Ben Worthen in his Wall Street Journal “Business Technology” blog “The Death of Gut Instinct” discusses how:
“For the third year in a row, CIOs (surveyed by Gartner) said that ‘business intelligence software,’ which organizes and analyzes the data companies collect, was their top tech priority.”
Ben further comments:
“…information-technology departments have used those (previous BI) projects – which usually involved building a giant data repository and installing software that can look for trends in that data – as stepping stones to greater glory.”
I am very excited by the continuing growth of business intelligence and performance management efforts across enterprises of all sizes and all industries. There is real business value to these projects. Business people realize it, not just IT folks.
There is something, however, that concerns me because it is either being left unsaid or, worse, being taken for granted. Business people, and in many cases industry analysts and pundits, associate an IT project with the customer facing software. An IT project is then considered a Business Objects, Cognos or Hyperion project rather than, say, a financial data warehouse project.
But these BI tools would be worthless without data, and, especially, data integration. Without gathering, integrating and “packaging” the data, the BI tools provide just slick demos – no business analysis.
Ben does observe that the BI projects “…usually involved building a giant data repository…” but he credits the BI software as something that “…organizes and analyzes the data companies collect…”.

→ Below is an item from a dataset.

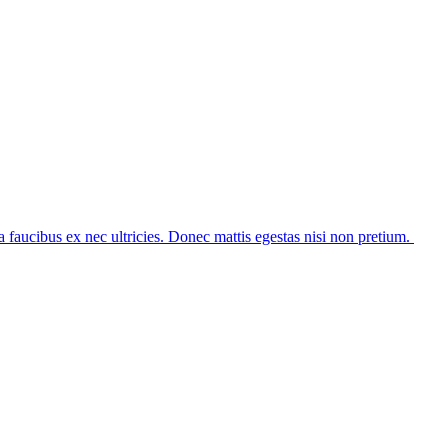
 faucibus ex nec ultricies. Donec mattis egestas nisi non pretium.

If it were only that simple.
Someone has to gather the data and business requirements, determine the business rules and transformation, define the data and performance metrics used in analysis, profile the source data to understand its data quality and any inconsistency, and then determine how the data needs to be “packaged” for BI consumption, i.e. potentially building OLAP (on-line analytical processing) cubes.
After all that you “just” have to physically gather the data, make it consistent, via such processes as Master Data Management (MDM) or Customer Data Integration (CDI), perform data cleaning (if necessary), integrate the data, and then transform it in the data “package.”
THEN you can use BI software to analyze the data.
I am very excited that BI remains at the top of the CIO priorities. I am even more excited that data integration is what enables those BI software projects to be successful.